We expect that the combination of enhancing credit metrics, progress on our strategic review and equity issuance plans will allow us to maintain or in the case of S&P, improve our current ratings. Those strong ratings provide significant benefits to customers by allowing us to borrow at some of the lowest rates in the industry. We also expect an increased level of storm cost recovery compared to 2022 as part of the NSTAR Electric rate decision. Maintaining those levels will require us to regularly infuse equity from our parent company into our regulated businesses.
Slide 21 illustrates the sources of that funding. In addition to improving cash flows, as I mentioned -- previously mentioned, we will require additional debt issuances principally at our regulated utilities. We expect to issue nearly $1 billion of additional equity through our at-the-market program over the coming years. We will continue to use treasury shares to fund our dividend reinvestment and employee incentive programs. Should our strategic review results in a sale of our offshore wind investments, we would expect to use all of the net proceeds on Day 1 to pay down parent debt. This will create increased financial flexibility in the future as we fund our regulated segments.

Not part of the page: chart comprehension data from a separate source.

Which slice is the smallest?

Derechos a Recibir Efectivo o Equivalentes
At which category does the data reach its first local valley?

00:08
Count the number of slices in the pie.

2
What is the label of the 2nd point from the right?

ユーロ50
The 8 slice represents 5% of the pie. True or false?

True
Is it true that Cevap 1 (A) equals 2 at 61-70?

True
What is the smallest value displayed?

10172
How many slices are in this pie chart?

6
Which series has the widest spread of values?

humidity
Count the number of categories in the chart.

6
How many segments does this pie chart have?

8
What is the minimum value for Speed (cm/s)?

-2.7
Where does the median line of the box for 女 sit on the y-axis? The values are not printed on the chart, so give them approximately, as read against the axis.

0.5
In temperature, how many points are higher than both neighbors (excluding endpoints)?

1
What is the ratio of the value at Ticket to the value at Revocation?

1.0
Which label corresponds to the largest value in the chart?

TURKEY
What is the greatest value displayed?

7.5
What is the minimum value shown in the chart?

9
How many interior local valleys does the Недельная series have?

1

Moving on to our regulatory update. In the past few years, we have had a lengthy discussion about various regulatory reviews, but this year, that discussion is much briefer. As you can see on Slide 22, we continue to await FERC's ruling on several pending complaints that were filed beginning in 2011, challenging the return on equity authorized for all of New England electric transmission owners. On the distribution side, the only ongoing rate review involves Aquarion, Connecticut, where a draft decision is due shortly. Due to the capital program at Aquarion, as I mentioned earlier, Aquarion's returns have slipped below its currently allowed 9.63% authorized return on equity. We believe we have made a strong case for a reasonable increase in Aquarion's water rates, which are quite low compared to its peers. Elsewhere, we don't expect significant rate review activity in 2023. In Massachusetts, all three of our electric and natural gas utilities are currently operating under long-term rate plans that extend from five to 10 years.
Finally, as you can see on Slide 23, we continue to remind investors that they should consider our long-term track record and attractive risk profile in determining whether to invest in our Company. This slide shows that over the decade since Eversource was created, we have consistently achieved the earnings and dividend growth we targeted, while achieving very strong operating performance. We also have enhanced our ESG profile, which certainly ranks us among the best, if not the best, in the industry.
Thank you again for joining us this morning, and I will now turn the call over to Jeff.